:: Supplied data
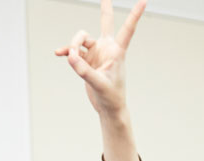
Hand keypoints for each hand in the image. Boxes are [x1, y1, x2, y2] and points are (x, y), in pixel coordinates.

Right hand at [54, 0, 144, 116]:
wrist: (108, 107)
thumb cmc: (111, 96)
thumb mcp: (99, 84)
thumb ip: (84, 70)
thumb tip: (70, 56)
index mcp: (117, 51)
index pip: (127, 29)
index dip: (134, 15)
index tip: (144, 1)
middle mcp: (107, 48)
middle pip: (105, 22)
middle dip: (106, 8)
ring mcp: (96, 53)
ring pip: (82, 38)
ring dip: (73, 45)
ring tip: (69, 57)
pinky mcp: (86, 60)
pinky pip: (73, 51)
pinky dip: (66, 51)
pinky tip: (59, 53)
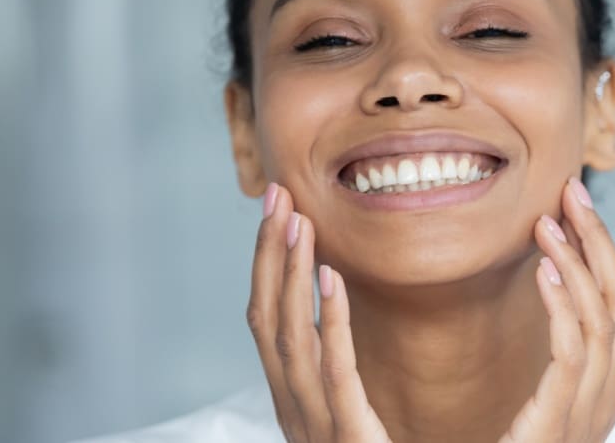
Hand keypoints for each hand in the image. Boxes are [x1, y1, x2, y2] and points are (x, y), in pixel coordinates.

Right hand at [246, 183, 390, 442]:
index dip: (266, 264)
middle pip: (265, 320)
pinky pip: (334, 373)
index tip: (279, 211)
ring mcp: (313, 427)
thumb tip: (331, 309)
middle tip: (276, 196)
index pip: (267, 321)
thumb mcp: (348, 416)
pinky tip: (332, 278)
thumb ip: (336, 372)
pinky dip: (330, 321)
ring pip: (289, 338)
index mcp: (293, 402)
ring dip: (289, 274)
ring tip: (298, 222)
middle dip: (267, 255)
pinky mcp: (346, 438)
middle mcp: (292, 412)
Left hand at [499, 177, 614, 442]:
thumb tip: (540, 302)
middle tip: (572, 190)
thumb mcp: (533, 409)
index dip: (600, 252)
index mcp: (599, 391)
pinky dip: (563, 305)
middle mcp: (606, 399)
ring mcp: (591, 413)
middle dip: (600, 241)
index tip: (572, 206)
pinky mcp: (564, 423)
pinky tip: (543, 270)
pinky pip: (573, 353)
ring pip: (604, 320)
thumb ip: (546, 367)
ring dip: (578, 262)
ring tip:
::::
## What is expected
Go through the records above and report how many lines contain "pinky". Write the number only.

## Result of the exercise
12